--- Exercise ---
The required output is the exact run of lines below that opens at the line with "right hip: (437, 346)" and closes at the line with "left elbow: (71, 154)".

Stored data entries
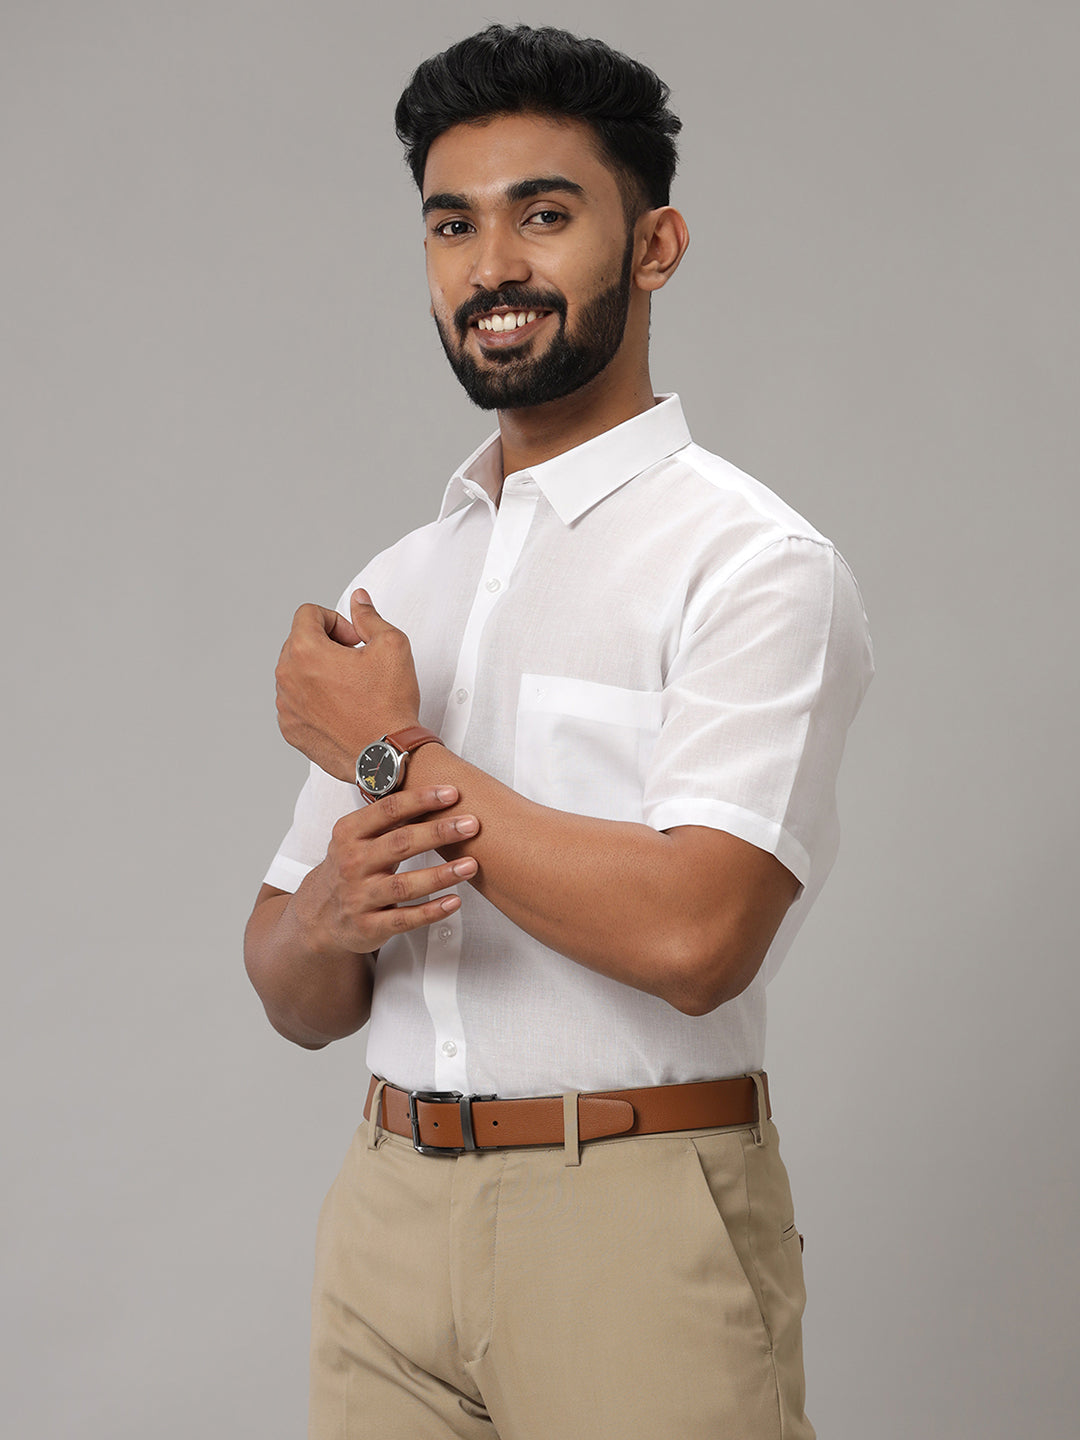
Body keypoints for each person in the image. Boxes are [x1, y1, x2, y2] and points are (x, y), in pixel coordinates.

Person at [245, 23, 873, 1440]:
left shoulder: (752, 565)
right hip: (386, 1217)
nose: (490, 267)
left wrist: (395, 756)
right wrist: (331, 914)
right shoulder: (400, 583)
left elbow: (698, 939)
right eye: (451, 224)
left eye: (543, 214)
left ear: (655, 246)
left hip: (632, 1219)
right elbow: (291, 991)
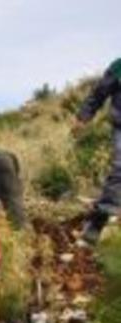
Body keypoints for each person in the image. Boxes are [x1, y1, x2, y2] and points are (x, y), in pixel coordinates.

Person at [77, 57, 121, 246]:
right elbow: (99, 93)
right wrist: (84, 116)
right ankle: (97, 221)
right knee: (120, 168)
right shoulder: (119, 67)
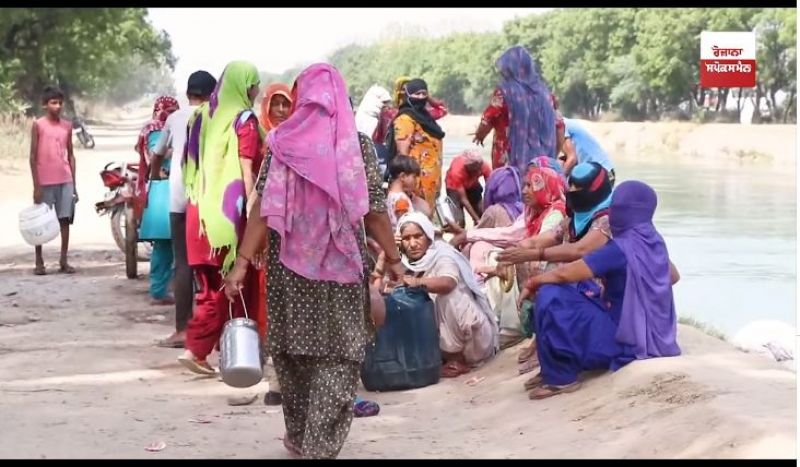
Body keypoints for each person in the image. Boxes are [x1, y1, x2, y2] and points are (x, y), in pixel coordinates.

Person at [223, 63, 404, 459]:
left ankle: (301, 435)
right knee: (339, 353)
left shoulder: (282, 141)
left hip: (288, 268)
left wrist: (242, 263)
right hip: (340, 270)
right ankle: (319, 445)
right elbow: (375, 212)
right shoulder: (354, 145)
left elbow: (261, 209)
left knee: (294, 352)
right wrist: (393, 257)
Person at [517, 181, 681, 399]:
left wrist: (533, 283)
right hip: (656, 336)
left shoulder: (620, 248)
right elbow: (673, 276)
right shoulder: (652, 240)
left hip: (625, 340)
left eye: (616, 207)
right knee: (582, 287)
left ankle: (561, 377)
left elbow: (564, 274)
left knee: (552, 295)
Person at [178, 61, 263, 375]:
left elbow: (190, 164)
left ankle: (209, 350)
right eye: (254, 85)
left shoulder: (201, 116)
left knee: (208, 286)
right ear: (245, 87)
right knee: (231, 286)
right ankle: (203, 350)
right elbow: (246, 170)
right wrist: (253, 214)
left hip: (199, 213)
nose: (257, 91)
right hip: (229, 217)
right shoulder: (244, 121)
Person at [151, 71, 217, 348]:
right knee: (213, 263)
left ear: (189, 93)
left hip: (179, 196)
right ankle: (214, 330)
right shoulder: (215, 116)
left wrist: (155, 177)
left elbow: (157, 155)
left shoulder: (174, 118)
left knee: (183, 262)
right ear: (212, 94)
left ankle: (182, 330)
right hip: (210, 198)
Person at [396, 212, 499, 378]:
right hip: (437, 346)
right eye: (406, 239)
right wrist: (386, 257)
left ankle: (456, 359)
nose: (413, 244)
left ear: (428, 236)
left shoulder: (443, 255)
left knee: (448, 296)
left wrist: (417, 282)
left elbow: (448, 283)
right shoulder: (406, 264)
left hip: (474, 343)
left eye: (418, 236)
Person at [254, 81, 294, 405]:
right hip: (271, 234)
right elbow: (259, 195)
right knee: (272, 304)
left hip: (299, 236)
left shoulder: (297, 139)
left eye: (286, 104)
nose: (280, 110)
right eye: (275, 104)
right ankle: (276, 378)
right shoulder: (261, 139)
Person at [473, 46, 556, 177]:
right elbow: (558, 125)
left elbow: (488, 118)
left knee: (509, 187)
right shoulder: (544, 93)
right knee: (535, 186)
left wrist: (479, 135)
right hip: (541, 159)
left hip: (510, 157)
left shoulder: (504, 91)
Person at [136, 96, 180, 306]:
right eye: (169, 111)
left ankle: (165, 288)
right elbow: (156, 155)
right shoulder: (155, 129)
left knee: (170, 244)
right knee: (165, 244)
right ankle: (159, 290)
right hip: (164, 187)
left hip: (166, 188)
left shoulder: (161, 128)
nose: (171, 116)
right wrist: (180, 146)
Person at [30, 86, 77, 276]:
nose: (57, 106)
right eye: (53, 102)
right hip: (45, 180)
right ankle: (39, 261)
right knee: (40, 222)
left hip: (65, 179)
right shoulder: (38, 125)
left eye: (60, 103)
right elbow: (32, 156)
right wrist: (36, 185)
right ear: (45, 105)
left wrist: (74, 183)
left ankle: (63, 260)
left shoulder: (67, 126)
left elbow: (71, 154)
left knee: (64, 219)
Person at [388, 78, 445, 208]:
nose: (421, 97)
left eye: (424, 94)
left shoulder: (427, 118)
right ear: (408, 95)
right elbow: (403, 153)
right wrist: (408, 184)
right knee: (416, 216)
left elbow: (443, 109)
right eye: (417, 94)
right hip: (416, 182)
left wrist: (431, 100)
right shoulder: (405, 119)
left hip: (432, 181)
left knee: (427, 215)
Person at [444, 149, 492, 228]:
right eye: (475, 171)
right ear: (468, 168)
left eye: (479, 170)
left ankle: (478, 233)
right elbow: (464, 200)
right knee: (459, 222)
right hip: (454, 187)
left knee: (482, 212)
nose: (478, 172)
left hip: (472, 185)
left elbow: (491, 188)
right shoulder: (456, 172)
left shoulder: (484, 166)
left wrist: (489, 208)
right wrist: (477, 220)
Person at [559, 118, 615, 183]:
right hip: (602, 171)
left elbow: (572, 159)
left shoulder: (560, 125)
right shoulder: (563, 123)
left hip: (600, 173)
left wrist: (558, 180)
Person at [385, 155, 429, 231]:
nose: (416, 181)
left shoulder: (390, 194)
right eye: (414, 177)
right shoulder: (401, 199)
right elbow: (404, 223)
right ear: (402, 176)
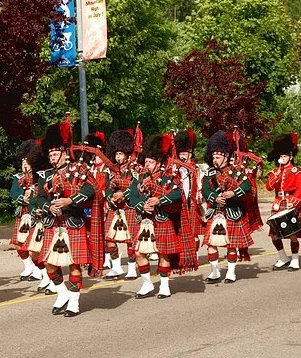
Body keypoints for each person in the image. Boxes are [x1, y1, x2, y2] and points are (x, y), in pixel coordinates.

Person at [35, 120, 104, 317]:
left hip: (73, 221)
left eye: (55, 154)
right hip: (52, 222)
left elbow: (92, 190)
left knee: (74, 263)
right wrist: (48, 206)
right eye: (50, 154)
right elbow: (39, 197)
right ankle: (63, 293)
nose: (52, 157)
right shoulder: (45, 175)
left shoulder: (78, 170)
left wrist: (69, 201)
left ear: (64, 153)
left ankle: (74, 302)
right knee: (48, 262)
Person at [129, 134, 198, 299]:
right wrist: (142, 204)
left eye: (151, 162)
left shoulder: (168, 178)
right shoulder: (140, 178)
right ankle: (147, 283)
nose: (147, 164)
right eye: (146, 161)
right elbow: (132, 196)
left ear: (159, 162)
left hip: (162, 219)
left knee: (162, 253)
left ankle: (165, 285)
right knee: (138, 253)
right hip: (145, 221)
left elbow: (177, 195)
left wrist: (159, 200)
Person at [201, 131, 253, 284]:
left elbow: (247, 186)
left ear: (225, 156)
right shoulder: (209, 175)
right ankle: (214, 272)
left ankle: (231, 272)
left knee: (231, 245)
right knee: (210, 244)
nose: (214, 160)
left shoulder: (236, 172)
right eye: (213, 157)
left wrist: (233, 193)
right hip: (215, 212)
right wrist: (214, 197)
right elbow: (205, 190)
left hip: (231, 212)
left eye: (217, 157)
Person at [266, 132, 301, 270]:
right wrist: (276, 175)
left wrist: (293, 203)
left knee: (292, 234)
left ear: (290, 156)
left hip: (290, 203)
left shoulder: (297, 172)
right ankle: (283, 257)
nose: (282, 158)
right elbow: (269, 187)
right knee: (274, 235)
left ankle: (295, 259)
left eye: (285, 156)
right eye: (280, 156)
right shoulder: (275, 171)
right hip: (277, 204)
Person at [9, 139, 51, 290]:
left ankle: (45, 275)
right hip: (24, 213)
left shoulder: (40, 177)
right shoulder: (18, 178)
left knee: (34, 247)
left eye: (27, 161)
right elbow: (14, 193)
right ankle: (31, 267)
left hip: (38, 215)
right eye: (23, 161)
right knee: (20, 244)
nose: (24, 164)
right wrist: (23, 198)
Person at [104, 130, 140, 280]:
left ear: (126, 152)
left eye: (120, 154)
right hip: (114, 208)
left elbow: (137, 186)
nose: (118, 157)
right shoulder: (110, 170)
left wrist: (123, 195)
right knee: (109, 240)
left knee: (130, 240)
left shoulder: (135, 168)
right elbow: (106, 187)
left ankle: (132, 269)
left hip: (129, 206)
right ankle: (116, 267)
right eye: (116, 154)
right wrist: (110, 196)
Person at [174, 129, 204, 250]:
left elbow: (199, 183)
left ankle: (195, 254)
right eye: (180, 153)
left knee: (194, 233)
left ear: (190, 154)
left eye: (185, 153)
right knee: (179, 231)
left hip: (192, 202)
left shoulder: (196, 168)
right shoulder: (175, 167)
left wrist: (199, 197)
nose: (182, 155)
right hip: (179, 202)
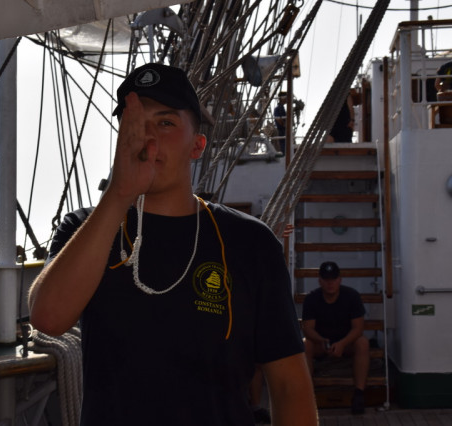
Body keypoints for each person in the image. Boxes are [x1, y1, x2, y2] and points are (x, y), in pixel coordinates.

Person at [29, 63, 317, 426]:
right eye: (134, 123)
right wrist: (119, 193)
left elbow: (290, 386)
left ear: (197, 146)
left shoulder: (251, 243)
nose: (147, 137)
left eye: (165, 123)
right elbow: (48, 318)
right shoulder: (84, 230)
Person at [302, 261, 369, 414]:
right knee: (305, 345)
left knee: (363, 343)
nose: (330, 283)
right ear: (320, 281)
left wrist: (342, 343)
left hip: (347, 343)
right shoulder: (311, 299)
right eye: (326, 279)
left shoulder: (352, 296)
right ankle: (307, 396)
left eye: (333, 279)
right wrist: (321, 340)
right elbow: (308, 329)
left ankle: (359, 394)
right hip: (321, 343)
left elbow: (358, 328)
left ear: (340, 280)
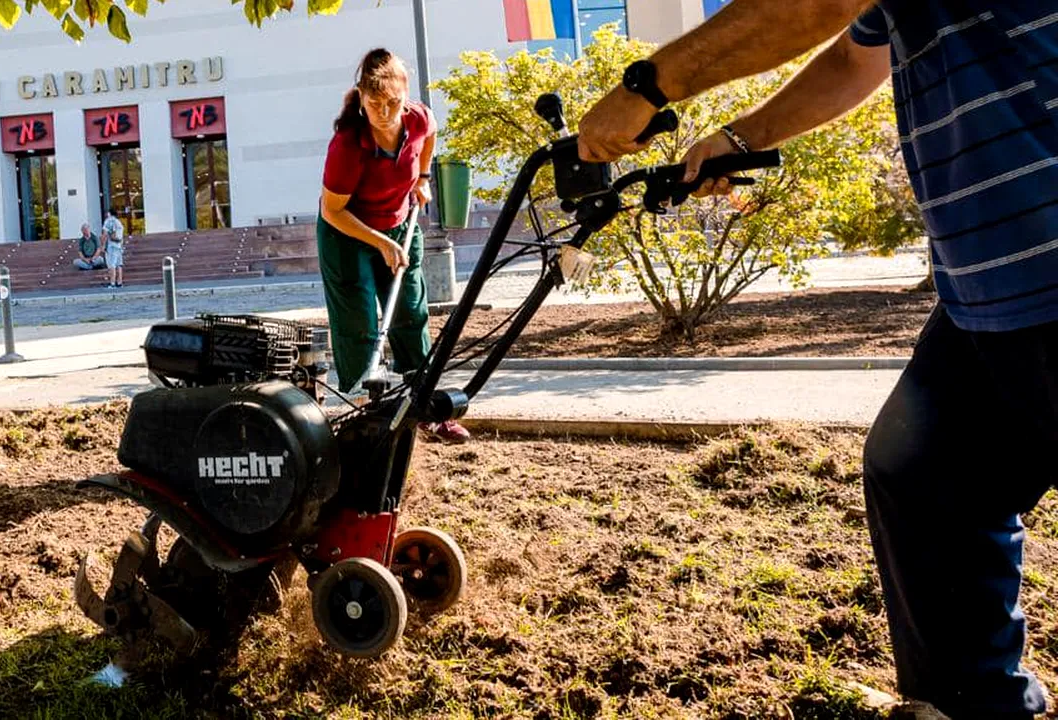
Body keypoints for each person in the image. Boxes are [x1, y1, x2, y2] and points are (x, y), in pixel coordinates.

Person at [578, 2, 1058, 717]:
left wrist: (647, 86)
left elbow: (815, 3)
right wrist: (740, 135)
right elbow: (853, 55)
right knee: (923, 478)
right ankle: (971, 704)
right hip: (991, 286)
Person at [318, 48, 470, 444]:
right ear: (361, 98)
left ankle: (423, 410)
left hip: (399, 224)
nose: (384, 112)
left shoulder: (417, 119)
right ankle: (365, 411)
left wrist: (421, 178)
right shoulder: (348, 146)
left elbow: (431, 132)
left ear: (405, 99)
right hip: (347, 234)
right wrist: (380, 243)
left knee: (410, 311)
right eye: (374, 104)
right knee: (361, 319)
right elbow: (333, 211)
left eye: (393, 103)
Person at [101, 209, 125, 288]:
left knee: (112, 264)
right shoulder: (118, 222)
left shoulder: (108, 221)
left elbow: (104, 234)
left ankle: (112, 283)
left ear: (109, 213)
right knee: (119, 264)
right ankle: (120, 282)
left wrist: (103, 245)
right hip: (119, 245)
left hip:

--- Expected answer ---
right hip: (437, 346)
right eye: (406, 239)
right wrist: (386, 257)
left ankle: (456, 359)
nose: (413, 244)
left ear: (428, 236)
left shoulder: (443, 255)
left knee: (448, 296)
left wrist: (417, 282)
left elbow: (448, 283)
right shoulder: (406, 264)
left hip: (474, 343)
left eye: (418, 236)
Person at [254, 81, 294, 405]:
right hip: (271, 234)
right elbow: (259, 195)
right knee: (272, 304)
left hip: (299, 236)
left shoulder: (297, 139)
left eye: (286, 104)
nose: (280, 110)
right eye: (275, 104)
right ankle: (276, 378)
right shoulder: (261, 139)
Person at [473, 46, 556, 177]:
right elbow: (558, 125)
left elbow: (488, 118)
left knee: (509, 187)
right shoulder: (544, 93)
right knee: (535, 186)
left wrist: (479, 135)
right hip: (541, 159)
left hip: (510, 157)
left shoulder: (504, 91)
Person at [136, 96, 180, 306]:
right eye: (169, 111)
left ankle: (165, 288)
right elbow: (156, 155)
right shoulder: (155, 129)
left knee: (170, 244)
right knee: (165, 244)
right ankle: (159, 290)
right hip: (164, 187)
left hip: (166, 188)
left shoulder: (161, 128)
nose: (171, 116)
right wrist: (180, 146)
Person at [30, 86, 77, 276]:
nose: (57, 106)
right eye: (53, 102)
right hip: (45, 180)
right ankle: (39, 261)
right knee: (40, 222)
left hip: (65, 179)
right shoulder: (38, 125)
left eye: (60, 103)
right elbow: (32, 156)
right wrist: (36, 185)
right ear: (45, 105)
left wrist: (74, 183)
left ankle: (63, 260)
left shoulder: (67, 126)
left elbow: (71, 154)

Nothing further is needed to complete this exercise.